Exercise aim: Find every line in the material below that contains the string "instances", treating uppercase and lowercase as different, and copy each of those lines.

Items from a dataset:
§

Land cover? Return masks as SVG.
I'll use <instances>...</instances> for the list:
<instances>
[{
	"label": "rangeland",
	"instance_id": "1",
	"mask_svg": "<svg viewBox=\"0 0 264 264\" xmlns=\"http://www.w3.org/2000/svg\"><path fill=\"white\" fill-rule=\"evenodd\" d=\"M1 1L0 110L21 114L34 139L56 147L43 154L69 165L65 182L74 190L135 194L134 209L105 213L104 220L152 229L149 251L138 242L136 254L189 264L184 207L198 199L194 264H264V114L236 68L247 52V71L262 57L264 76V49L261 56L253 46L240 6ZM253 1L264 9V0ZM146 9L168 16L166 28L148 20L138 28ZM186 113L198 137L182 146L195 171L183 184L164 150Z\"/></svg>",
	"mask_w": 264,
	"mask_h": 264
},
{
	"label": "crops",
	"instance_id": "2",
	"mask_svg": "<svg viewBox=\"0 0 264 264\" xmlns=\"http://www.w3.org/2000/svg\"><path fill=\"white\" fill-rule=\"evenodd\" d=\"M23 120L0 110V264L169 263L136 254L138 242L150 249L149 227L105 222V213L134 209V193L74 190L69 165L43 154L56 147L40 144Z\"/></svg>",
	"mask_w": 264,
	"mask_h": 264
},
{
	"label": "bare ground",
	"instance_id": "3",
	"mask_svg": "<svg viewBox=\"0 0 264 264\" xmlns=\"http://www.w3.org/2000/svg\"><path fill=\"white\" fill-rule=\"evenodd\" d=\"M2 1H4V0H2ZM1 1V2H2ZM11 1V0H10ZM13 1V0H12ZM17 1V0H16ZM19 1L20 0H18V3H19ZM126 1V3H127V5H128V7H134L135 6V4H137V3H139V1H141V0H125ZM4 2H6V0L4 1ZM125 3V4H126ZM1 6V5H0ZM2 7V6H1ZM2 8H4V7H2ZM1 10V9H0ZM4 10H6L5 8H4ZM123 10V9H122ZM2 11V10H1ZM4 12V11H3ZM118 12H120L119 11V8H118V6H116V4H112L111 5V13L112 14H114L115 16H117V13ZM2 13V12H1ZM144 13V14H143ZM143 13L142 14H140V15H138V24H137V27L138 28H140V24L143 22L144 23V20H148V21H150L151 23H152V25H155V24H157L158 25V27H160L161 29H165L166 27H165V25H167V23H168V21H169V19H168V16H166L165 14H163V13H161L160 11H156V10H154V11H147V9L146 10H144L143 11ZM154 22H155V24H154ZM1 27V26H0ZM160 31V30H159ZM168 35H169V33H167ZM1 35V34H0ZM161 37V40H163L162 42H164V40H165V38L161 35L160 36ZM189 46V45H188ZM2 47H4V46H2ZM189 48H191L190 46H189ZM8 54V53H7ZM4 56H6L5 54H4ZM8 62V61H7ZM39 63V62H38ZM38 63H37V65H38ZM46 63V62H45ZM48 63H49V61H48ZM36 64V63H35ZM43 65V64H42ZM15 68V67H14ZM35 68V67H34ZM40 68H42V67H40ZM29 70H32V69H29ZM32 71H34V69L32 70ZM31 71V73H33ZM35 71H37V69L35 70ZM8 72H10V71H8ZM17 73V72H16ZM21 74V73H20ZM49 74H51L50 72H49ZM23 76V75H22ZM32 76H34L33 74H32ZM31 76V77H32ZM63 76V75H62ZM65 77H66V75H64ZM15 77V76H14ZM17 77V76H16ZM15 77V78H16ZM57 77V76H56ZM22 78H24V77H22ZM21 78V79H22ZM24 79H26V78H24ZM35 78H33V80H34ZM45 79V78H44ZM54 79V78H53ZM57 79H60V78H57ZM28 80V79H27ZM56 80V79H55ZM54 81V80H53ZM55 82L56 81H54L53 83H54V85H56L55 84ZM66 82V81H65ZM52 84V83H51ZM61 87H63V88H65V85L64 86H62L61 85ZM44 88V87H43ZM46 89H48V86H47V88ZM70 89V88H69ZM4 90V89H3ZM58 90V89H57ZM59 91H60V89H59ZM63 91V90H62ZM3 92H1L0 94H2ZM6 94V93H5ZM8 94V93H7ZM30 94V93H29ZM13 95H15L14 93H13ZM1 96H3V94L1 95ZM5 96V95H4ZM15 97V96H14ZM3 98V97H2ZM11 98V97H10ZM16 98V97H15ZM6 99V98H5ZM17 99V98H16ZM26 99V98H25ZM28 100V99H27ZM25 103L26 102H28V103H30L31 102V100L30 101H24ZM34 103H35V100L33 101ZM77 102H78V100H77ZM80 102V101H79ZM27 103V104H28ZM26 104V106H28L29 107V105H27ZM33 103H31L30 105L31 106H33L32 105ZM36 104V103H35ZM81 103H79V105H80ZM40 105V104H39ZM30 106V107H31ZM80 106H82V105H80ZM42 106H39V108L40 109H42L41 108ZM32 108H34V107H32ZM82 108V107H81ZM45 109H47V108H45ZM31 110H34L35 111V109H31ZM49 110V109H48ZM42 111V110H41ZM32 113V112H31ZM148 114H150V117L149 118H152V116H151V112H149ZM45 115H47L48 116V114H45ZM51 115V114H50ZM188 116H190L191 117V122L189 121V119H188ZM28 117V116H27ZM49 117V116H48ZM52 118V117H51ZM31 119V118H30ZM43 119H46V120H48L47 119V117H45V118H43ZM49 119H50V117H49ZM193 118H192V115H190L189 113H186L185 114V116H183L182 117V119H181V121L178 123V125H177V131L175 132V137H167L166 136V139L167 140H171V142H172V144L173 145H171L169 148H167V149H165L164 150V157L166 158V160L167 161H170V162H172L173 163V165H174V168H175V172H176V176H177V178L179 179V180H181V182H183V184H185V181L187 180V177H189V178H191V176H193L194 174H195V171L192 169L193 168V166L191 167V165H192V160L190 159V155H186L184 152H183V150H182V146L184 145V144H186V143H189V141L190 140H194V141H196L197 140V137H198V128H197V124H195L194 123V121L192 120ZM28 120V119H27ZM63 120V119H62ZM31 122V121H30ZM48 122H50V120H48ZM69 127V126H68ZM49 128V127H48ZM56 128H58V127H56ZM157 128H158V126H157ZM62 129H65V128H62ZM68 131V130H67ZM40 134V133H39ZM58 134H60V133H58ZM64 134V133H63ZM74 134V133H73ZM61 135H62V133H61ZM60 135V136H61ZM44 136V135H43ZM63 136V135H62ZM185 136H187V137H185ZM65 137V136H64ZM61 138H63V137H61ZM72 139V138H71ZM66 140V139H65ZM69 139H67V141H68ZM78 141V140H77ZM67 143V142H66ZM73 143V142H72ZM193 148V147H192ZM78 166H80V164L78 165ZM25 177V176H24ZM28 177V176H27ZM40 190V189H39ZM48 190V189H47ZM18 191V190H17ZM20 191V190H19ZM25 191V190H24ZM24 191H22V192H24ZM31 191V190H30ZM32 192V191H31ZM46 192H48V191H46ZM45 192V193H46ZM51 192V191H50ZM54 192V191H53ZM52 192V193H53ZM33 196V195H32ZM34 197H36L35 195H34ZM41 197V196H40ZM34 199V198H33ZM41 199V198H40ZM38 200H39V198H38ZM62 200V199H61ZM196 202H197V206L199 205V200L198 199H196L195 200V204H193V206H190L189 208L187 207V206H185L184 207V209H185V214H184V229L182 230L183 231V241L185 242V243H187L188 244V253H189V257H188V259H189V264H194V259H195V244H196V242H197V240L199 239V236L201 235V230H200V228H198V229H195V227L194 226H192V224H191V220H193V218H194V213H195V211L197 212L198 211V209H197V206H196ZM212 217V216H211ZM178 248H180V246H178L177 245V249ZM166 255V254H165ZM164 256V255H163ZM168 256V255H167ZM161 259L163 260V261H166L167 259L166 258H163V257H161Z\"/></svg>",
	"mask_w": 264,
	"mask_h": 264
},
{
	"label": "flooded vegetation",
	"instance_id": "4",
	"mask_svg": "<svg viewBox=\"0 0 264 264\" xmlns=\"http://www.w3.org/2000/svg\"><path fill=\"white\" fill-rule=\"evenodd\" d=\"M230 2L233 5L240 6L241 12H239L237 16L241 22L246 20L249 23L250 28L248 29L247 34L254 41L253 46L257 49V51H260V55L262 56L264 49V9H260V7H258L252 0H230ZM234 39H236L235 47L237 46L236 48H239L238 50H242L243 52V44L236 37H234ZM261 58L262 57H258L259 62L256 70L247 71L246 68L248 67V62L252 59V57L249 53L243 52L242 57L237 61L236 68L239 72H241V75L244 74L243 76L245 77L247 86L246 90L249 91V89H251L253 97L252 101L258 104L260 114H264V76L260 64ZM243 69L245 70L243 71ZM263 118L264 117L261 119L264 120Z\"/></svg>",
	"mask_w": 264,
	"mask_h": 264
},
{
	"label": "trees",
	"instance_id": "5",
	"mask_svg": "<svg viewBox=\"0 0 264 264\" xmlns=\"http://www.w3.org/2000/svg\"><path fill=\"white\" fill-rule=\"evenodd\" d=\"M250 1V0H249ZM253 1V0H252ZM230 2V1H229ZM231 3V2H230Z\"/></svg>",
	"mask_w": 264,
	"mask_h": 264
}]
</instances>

§

The result:
I'll use <instances>...</instances> for the list:
<instances>
</instances>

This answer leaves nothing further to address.